Mon Nov 14 20:44:03 UTC 2016

On 1 November 2016 at 07:53, Paul Blakey <paulb at mellanox.com> wrote:
> Added infrastructure for a new provider that will be able
> to send some flows to supporting HW for offloading.
>
> Signed-off-by: Paul Blakey <paulb at mellanox.com>
> Signed-off-by: Shahar Klein <shahark at mellanox.com>

The amount of boilerplate makes me wonder if this could be structured
a bit better.

At minimum, I think that there is a bunch of functions that could be
directly used from dpif-netlink.c if they were exported by a private
header file, eg lib/dpif-netlink-priv.h which is included from
dpif-netlink and dpif-hw-acc.

A more invasive question is whether it makes more sense to push the
flow hardware offloads down to the netdev layer? As far as I follow,
the Linux netdev community has decided that there is supposed to be
one way to configure these offloads, and it is device-centric.
Furthermore it has impacts on how things like QoS are configured. So,
if the netdev interface provided a set of 'hardware flow offload' APIs
(similar to the flow APIs in dpif today), then the netdev-linux
implementation should be able to reason about how the ordering of
these QoS and offload pieces work.

What I'm proposing is something like:
netdev_flow_flush(netdev *)
netdev_flow_dump_create(netdev *)
netdev_flow_dump_destroy(netdev *)
netdev_flow_dump_next(netdev *, struct match *, int max_flows)
netdev_flow_put(netdev *, struct match *, struct ufid *)
netdev_flow_del(netdev *, struct match *, struct ufid *)

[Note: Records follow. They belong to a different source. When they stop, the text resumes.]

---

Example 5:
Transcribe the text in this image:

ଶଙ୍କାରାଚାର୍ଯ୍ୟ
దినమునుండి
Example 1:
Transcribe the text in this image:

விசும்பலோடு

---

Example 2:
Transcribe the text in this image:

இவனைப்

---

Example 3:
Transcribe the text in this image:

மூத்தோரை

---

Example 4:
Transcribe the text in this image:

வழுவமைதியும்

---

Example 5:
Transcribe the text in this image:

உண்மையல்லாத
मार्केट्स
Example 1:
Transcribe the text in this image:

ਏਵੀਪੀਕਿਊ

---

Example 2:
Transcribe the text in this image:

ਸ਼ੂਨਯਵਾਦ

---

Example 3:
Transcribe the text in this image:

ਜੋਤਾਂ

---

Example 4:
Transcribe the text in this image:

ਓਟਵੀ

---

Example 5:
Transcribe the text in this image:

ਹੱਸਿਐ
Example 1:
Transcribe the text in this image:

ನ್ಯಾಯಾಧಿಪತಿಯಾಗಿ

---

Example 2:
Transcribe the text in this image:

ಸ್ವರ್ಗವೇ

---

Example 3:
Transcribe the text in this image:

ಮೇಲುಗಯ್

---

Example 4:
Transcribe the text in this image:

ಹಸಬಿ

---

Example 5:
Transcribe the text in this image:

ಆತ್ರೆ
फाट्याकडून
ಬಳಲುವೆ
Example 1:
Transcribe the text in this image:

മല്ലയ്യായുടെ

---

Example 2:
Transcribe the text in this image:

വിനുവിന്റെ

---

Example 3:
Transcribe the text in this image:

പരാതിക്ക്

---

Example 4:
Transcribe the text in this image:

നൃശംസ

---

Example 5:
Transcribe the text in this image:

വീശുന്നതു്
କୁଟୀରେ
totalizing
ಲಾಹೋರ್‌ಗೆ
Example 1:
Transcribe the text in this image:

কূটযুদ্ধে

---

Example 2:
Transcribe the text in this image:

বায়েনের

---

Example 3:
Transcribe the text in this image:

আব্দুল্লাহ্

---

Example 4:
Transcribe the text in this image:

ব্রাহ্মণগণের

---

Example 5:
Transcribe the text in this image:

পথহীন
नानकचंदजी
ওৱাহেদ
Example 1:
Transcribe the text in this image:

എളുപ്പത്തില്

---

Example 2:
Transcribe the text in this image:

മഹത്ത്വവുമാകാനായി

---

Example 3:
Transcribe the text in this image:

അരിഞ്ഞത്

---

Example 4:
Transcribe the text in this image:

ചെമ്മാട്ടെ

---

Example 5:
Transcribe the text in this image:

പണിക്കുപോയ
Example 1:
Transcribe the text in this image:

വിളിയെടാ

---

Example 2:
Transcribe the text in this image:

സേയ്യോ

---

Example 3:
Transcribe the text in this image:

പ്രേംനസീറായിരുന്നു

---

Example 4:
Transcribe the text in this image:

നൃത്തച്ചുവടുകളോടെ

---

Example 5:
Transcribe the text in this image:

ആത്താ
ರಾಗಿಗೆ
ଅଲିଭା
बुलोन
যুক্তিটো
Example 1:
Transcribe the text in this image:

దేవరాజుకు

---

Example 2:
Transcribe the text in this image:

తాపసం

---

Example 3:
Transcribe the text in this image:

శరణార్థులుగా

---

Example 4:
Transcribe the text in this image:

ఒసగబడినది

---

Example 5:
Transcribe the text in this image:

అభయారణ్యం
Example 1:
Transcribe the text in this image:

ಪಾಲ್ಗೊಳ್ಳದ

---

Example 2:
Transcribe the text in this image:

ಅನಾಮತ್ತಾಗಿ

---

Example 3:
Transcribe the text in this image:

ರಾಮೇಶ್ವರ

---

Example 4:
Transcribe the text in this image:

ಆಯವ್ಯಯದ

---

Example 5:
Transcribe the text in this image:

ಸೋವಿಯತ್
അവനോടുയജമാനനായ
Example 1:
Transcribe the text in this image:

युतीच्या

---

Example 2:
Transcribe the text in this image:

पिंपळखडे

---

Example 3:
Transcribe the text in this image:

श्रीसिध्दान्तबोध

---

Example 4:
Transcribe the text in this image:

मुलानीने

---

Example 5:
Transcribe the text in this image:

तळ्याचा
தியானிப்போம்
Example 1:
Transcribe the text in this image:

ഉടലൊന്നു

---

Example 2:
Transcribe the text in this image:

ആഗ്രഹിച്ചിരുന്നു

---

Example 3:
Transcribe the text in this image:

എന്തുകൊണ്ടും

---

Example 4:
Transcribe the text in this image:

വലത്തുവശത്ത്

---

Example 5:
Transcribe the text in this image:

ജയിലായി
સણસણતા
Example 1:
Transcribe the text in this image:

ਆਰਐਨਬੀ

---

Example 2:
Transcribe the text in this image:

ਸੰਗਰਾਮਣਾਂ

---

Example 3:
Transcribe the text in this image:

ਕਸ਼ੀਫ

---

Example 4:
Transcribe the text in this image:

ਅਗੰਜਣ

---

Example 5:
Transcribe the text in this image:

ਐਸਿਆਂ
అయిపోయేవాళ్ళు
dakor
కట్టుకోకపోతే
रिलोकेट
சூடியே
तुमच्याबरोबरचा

Part of the argument is from a perspective of sharing code. Each
dpif-provider roughly handles 5 things today:
* Port management
* Upcalls
* Downcall / execution
* Flow management
* Conntrack management

>From what I can tell, there is maybe a few differences for dpif-hw-acc
here in port management and primarily flow management. If the netdev
layer allowed insertion, fetch, dump and delete of some variation on
"struct match" (plus maybe UFID), what would be left in this file?
Then my question becomes, is there a specific reason to force users to
set the bridge datapath_type, or can OVS just intelligently probe for
offloads at startup then attempt to use them if available?

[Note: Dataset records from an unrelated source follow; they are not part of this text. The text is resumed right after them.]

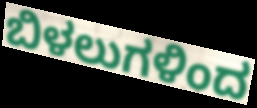
ಬಿಳಲುಗಳಿಂದ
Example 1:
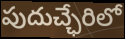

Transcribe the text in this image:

పుదుచ్ఛేరిలో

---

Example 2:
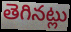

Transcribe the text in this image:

తెగినట్లు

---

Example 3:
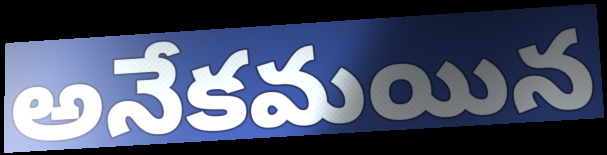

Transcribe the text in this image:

అనేకమయిన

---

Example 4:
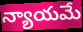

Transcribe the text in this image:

న్యాయమే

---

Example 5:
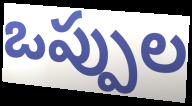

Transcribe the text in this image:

ఒప్పుల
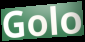
Golo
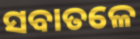
ସବାତଳେ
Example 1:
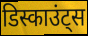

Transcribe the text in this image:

डिस्काउंट्स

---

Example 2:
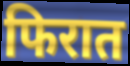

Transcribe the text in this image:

फिरात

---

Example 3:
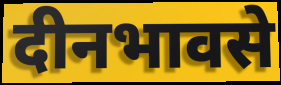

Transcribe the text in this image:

दीनभावसे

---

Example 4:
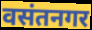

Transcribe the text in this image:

वसंतनगर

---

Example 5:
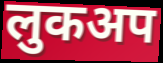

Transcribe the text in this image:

लुकअप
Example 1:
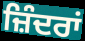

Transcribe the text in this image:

ਜ਼ਿੰਦਰਾਂ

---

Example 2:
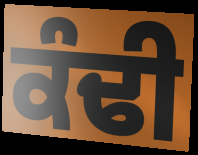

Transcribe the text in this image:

ਕੰਢੀ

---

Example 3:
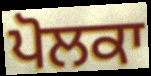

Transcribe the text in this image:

ਪੋਲਕਾ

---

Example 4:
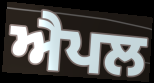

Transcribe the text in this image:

ਐਪਲ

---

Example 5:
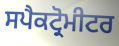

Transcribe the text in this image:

ਸਪੈਕਟ੍ਰੋਮੀਟਰ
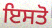
ਇਸਤੋ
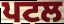
ਪਟਲ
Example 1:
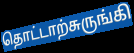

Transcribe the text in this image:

தொட்டாற்சுருங்கி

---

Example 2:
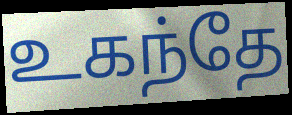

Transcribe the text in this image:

உகந்தே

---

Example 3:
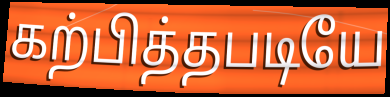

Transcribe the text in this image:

கற்பித்தபடியே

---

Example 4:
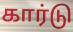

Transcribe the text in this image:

கார்டு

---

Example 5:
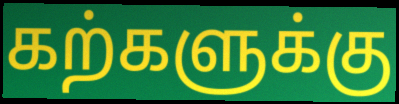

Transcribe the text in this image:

கற்களுக்கு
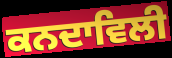
ਕਨਦਾਵਿਲੀ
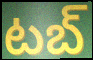
టబ్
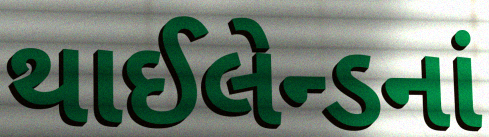
થાઈલેન્ડનાં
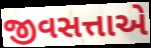
જીવસત્તાએ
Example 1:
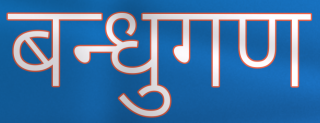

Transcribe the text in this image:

बन्धुगण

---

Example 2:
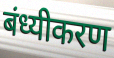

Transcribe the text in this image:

बंध्यीकरण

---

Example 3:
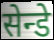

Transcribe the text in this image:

सेन्डे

To explore the above question a little further, I noticed four maps in
this implementation:
* port_to_netdev - Used to translate ifindex to netdev (could be
a generic library function in lib/netdev.c); Also used for collecting
all of the ports so they can be iterated over to flush/dump/etc. This
part I'm not so sure how to handle but I'm sure something can be
figured out.
* ufid_to_handle/handle_to_ufid - I'm a little confused by these, UFID
is supposed to uniquely identify a flow and that's what a handle does
(at least for a particular device, right?) so at a naive first look I
would have though that these can be statelessly translated between
without map storage. There's a couple of different places where
puthandle() is called so I wasn't exactly sure how the handle is
determined.
* mask_to_prio - I think this is just a cache to avoid malloc() calls?

This direction might suggest that each platform can choose how to do
its hardware offloads and we put that logic into the 'struct netdev'
in userspace, then we don't need an additional dpif just for tc flower
hardware offloads. This assumes that each platform comes up with one
way to do hardware offloads.

If particular platforms or implementations decide not to include a
separate API for hardware offloads, they can always do the offloads
transparently as they already do, and just ignore this interface.

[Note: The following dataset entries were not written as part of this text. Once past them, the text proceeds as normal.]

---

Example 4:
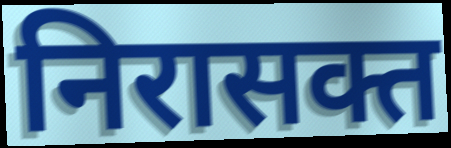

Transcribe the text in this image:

निरासक्त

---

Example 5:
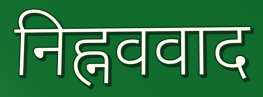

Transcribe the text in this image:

निह्नववाद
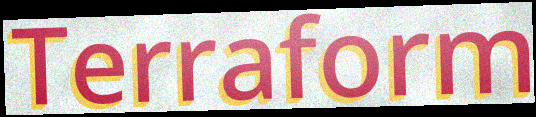
Terraform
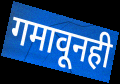
गमावूनही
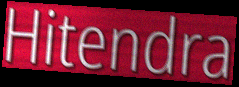
Hitendra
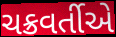
ચક્રવર્તીએ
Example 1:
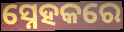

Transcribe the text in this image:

ସ୍ନେହକରେ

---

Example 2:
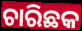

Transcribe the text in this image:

ଚାରିଛକ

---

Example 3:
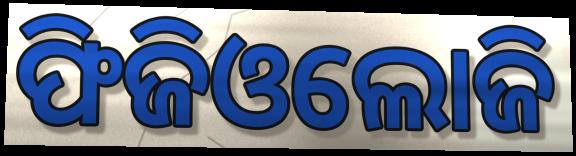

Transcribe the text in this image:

ଫିଜିଓଲୋଜି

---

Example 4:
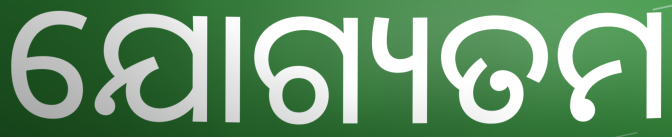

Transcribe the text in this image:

ଯୋଗ୍ୟତମ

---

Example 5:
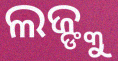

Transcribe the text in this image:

ଲଜ୍ଙ୍କୁ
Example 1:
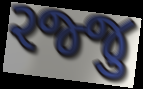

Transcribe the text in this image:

રજ્જુ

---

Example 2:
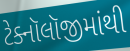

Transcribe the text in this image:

ટેક્નૉલૉજીમાંથી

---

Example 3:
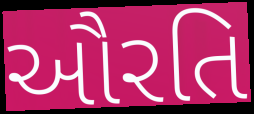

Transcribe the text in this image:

ઔરતિ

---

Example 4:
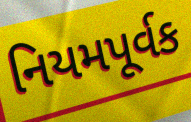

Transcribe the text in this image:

નિયમપૂર્વક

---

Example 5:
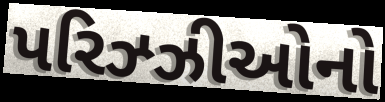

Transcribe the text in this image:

પરિઝ્ઝીઓનો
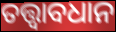
ତତ୍ତ୍ବାବଧାନ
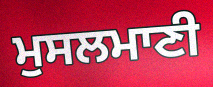
ਮੁਸਲਮਾਣੀ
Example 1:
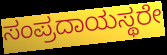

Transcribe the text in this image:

ಸಂಪ್ರದಾಯಸ್ಥರೇ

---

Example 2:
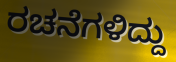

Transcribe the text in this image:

ರಚನೆಗಳಿದ್ದು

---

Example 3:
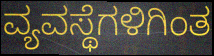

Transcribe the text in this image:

ವ್ಯವಸ್ಥೆಗಳಿಗಿಂತ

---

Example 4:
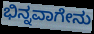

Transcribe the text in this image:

ಭಿನ್ನವಾಗೇನು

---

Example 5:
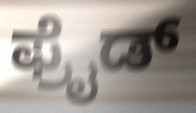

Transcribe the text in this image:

ಫ್ರೈಡ್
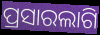
ପ୍ରସାରଲାଗି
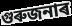
গুৰুজনাৰ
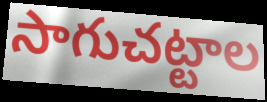
సాగుచట్టాల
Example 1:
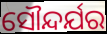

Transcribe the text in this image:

ସୌନ୍ଦର୍ଯର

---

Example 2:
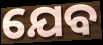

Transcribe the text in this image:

ଯେବ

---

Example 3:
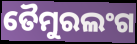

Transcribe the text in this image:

ତୈମୁରଲଂଗ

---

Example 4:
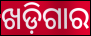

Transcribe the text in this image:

ଖଡ଼ିଗାର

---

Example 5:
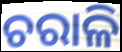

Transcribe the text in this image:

ଚରାଳି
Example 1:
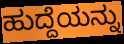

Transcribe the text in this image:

ಹುದ್ದೆಯನ್ನು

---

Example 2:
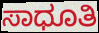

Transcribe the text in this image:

ಸಾಧೂತಿ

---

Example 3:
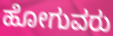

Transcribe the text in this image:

ಹೋಗುವರು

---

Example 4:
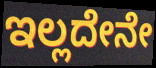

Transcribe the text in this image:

ಇಲ್ಲದೇನೇ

I had some discussions with Johann offline and there was some concern
that we end up with, say, four dpifs with potentially arbitrary
ordering between them. This is a lot of permutations. If the above
logic makes sense, then the offloads is an attribute of the netdevice
and not a dedicated dpif, so there are less possible permutations. In
terms of handling the different possible configurations of two dpifs
like shadowing or duplicating flows etc, this logic could exist within
the hw-offload-policy module.

The last part would be to extend the dpif-netlink a bit so that during
startup there is an attempt to query the hardware offload capabilities
so that, eg, if there is no offloads available there is a simple
switch to turn this logic off and there is minimal change for that
path; and ideally it gathers enough information so that the typical
offloads case doesn't involve attempting + failing to install hardware
flow followed by installing the software flow.

Thoughts?